Your sleep quality is likely a lot lower than a hunter gather due to modern light pollution, ability to use devices and have entertainment at night, and a lot of other factors. Unless you are monitoring your sleep with tracking devices there is a good chance you are probably getting a lot less (like an hour) than you might think. So committing to a 9 hour sleep window is still a good idea even if it might be natural in ideal settings to sleep for just 7 hours. Ultimately though you want to feel well rested with energy for your day rather than satisfying a belief system about sleep.

My approach with young children is to go to bed early so that if I get woken up I can deal with that and have time to go back to sleep. I might end up in the biphasic pattern of northern Europe sometimes with that. There was a time where I more intentionally tried to take a short nap during the day. But now I just take a nap if I feel tired.

References

  * [1] Hunter Gather Sleep study: https://www.cell.com/current-biology/fulltext/S0960-9822(15)01157-4
  * Why We Nap
  * The Old Way
  * Keep the River on Your Right
Not sure I get the point of the author. I really like the Mediterranean schedule but it's far from "solar based" we stay up until midnight normally.
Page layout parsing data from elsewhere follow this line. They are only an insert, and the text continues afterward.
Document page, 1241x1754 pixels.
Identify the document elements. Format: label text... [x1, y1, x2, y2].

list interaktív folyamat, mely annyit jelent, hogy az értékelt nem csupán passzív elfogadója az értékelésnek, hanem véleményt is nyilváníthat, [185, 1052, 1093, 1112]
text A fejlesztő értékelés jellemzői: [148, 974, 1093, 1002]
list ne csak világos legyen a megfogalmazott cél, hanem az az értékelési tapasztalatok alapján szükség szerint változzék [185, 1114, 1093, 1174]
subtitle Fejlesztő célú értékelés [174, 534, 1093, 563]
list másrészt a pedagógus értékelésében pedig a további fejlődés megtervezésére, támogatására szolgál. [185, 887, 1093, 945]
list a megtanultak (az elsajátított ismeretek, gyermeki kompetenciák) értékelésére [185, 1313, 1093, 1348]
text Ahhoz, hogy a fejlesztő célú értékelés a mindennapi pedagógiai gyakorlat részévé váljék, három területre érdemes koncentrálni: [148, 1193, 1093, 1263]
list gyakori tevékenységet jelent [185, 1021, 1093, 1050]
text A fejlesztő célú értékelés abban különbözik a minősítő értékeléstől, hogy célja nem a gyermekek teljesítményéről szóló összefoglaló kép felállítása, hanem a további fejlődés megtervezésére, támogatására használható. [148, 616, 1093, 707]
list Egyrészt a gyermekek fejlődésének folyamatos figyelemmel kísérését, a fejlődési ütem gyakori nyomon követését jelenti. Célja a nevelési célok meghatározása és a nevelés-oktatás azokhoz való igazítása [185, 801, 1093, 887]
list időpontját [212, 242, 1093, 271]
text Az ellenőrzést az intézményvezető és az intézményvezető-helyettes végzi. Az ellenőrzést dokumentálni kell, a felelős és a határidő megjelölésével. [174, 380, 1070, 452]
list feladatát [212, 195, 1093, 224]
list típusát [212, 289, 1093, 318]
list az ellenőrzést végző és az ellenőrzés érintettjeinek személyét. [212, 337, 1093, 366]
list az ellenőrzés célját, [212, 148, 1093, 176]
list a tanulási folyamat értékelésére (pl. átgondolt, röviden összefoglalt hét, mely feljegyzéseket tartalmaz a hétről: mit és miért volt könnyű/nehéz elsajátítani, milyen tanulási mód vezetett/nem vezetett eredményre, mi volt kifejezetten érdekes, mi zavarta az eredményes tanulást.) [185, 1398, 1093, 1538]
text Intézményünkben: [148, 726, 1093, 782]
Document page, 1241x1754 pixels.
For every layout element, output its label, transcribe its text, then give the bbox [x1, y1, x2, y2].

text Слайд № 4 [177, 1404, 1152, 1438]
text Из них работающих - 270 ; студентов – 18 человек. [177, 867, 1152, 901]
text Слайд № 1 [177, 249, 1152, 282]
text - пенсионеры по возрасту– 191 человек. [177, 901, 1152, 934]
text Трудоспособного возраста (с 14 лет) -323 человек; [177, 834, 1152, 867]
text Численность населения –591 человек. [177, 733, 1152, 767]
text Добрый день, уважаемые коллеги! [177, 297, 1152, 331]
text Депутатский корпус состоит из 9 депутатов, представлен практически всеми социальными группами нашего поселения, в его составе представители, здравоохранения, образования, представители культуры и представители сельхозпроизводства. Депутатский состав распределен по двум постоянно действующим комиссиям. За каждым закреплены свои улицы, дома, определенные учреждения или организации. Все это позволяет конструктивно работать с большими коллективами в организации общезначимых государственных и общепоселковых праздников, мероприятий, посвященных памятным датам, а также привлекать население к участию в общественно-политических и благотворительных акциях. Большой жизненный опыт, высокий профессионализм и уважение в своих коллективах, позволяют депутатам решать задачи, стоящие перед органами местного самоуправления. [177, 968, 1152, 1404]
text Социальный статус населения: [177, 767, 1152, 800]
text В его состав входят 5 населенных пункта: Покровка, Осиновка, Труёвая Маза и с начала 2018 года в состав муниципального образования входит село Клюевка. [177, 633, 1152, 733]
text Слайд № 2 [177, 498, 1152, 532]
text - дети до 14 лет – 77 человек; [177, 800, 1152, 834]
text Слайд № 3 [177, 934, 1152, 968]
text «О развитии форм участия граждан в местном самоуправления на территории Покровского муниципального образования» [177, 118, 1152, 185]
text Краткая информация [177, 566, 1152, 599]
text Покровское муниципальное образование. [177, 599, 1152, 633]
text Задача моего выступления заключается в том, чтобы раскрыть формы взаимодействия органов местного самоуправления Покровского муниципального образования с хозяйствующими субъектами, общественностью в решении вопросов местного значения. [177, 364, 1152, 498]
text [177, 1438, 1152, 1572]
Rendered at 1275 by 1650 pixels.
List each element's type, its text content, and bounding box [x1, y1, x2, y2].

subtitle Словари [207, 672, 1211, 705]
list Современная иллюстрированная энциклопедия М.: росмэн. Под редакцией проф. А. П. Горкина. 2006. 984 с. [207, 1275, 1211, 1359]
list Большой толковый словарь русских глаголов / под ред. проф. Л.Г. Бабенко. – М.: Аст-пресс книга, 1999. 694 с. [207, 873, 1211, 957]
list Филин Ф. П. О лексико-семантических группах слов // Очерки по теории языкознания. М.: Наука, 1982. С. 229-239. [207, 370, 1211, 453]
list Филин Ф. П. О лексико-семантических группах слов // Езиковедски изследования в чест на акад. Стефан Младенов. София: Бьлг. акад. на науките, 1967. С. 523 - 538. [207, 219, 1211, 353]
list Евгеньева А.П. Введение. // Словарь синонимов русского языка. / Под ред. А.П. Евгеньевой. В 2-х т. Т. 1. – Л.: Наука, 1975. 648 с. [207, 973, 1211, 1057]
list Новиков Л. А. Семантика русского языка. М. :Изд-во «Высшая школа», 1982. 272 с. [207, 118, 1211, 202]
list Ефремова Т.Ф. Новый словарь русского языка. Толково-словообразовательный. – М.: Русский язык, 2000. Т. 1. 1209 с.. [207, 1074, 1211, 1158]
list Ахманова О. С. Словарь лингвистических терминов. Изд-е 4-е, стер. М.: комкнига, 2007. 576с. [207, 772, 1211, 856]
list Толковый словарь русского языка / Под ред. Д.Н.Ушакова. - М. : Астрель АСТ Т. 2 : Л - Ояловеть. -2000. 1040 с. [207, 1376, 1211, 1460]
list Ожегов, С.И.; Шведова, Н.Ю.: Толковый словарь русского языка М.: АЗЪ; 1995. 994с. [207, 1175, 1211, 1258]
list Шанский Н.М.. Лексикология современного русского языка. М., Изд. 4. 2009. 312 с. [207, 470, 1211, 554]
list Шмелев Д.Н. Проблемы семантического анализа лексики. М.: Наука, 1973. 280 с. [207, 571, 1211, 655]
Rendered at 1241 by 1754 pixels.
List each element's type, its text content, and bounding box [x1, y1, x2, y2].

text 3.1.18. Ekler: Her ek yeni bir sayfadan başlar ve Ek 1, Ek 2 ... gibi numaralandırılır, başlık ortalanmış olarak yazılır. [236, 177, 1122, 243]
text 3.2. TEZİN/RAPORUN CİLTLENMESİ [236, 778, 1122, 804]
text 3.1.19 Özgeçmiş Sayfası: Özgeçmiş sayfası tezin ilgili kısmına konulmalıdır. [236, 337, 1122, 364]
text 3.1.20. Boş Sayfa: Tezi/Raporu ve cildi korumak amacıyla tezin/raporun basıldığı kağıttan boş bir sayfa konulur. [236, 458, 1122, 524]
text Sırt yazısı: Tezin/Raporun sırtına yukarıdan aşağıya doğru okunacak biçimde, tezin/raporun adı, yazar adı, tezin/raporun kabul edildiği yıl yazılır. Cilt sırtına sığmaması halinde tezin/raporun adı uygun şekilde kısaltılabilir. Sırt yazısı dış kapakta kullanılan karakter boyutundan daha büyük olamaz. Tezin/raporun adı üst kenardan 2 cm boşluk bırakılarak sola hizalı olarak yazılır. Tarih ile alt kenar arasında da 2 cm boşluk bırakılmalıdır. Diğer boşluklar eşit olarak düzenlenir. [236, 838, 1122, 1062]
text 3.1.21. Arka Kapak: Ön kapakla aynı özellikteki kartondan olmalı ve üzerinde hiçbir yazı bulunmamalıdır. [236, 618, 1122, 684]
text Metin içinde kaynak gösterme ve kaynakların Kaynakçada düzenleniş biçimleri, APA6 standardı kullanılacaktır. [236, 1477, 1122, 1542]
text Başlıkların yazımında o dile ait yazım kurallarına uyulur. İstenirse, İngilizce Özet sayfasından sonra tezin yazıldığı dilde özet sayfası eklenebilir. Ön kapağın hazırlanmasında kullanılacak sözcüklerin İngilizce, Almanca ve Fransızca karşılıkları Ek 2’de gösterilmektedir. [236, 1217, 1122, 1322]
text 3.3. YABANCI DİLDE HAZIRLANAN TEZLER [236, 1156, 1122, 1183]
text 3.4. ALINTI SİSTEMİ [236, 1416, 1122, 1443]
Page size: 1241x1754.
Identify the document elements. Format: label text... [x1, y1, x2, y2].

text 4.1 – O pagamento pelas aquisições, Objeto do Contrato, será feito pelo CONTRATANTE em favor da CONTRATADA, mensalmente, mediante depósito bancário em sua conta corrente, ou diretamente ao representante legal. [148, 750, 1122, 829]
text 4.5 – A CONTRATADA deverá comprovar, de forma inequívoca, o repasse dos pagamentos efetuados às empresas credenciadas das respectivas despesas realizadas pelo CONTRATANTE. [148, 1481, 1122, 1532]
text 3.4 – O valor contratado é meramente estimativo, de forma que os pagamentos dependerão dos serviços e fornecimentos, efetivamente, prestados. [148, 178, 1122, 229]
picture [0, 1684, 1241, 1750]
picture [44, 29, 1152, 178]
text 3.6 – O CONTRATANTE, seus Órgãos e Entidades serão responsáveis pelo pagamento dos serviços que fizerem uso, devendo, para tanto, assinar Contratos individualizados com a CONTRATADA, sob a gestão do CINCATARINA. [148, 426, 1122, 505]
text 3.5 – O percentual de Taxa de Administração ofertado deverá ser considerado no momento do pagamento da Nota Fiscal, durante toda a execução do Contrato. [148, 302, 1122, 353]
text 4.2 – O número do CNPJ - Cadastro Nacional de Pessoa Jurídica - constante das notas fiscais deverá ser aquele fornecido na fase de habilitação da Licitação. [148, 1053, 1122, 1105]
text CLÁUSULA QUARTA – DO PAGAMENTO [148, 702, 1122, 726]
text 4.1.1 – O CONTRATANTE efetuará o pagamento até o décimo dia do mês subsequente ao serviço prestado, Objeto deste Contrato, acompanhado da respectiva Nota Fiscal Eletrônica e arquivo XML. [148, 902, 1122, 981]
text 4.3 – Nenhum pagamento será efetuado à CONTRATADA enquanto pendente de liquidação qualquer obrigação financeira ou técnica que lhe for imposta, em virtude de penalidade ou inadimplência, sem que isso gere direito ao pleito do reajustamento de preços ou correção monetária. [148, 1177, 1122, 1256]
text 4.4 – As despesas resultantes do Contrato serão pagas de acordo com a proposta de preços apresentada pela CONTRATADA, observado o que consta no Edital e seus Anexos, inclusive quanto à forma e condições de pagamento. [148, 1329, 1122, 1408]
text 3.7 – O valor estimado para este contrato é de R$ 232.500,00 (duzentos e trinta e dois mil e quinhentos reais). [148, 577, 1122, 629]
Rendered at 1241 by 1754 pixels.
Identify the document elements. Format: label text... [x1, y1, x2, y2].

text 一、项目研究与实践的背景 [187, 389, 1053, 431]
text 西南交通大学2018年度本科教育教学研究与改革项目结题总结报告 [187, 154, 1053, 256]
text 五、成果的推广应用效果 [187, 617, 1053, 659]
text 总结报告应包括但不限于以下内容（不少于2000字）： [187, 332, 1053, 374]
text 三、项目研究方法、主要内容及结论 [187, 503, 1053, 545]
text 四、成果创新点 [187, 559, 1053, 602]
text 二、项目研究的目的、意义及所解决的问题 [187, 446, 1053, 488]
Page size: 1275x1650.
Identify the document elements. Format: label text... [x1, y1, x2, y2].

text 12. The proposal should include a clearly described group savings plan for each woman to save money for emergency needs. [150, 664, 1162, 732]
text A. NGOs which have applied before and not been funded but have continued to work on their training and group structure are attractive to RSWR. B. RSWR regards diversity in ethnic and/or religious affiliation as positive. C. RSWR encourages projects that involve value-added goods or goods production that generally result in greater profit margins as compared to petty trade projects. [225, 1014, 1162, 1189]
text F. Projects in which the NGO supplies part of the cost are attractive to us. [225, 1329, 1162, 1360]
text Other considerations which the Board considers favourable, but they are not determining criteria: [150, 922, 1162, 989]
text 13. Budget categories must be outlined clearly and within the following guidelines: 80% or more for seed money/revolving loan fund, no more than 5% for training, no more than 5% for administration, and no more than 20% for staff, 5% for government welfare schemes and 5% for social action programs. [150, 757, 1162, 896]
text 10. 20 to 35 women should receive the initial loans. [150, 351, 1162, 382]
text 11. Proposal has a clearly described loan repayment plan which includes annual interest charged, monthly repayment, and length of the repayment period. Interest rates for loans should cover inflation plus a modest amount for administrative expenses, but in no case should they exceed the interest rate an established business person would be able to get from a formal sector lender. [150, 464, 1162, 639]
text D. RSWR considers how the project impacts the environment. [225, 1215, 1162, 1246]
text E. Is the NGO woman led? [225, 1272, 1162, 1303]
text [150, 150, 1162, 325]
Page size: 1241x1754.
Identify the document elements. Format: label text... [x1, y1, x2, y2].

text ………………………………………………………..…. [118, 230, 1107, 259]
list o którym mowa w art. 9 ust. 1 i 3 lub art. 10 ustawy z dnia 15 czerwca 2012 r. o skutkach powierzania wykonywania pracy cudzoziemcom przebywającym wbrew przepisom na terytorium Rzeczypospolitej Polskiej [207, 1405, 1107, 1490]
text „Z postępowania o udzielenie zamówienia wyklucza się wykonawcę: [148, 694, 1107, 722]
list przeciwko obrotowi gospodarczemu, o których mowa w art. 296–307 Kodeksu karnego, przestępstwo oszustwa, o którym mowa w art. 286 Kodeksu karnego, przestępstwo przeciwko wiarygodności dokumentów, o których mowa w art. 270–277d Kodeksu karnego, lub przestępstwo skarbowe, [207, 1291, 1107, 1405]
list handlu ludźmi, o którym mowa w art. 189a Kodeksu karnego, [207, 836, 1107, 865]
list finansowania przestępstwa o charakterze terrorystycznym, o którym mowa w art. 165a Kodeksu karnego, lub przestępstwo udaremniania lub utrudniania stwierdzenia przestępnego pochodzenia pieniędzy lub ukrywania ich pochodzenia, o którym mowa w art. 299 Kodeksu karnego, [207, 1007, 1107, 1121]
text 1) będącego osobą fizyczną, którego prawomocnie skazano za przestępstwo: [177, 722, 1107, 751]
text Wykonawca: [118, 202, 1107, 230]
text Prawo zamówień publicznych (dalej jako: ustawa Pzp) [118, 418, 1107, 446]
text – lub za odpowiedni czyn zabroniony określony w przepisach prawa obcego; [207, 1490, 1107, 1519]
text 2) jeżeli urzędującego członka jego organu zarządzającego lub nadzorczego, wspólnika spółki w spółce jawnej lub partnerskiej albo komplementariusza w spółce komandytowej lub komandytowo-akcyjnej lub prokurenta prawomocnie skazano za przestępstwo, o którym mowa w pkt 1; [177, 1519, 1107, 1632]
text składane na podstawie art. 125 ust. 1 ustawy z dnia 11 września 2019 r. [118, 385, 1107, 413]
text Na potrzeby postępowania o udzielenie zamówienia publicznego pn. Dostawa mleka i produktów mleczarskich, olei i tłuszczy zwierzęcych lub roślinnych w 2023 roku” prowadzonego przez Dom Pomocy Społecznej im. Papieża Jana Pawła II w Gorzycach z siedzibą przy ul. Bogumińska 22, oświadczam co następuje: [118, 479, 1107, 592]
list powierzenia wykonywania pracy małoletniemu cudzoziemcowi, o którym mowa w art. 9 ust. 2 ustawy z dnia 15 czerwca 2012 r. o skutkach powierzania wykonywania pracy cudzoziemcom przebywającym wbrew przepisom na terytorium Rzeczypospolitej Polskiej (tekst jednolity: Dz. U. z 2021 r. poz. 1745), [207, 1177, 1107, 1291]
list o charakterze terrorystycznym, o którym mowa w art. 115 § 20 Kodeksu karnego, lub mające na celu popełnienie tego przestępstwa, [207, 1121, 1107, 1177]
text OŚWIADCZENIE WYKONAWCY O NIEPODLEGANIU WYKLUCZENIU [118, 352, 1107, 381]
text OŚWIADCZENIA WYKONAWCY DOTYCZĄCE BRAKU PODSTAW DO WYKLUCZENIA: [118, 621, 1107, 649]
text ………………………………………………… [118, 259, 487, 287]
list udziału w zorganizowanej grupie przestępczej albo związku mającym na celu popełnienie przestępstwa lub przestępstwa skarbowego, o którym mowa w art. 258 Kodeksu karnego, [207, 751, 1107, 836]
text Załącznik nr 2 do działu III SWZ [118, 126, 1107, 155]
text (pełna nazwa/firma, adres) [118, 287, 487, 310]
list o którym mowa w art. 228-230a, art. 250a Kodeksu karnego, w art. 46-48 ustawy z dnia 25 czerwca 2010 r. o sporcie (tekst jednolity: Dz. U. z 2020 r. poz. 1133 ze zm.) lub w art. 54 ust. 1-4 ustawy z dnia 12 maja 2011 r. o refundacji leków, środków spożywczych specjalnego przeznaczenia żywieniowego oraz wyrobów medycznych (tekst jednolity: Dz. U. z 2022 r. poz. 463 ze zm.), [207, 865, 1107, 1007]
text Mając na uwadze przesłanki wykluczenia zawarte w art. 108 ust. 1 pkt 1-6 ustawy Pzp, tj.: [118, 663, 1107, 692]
I like it from a different point of view, which is that stores are opened after I finish working. The average worker doesn't have time for a siesta in the middle of the day. But once you finish working at 5, things are still open. You can go to the dentist, you can go shopping, restaurants close at midnight, etc.

It's way more flexible for me (way less flexible for service workers though). I moved to the US and I have to take time off of work to even get a haircut...

It'd be cool to see more people experiment witg different sleep schedules to find what works best for them
When I first started working as a teenager and later in my 20s, I found it shockingly cruel that I am somehow not supposed to have any work slowdown at all in the early afternoon, and especially not supposed to take even a short rest around 2pm when myself and everyone else's bodies slow down to finish digesting lunch. It's a human rhythm that most of us have, along with the second wind around 3 or 4pm, but we have to pretend every single day that it isn't happening, leading to huge caffeine consumption. Just let me lay my head down for 15 min on my desk ffs!
If you're interested in poly phasic sleep, the book "Life Time" by Professor (of circadian neuroscience) Russell Foster goes further.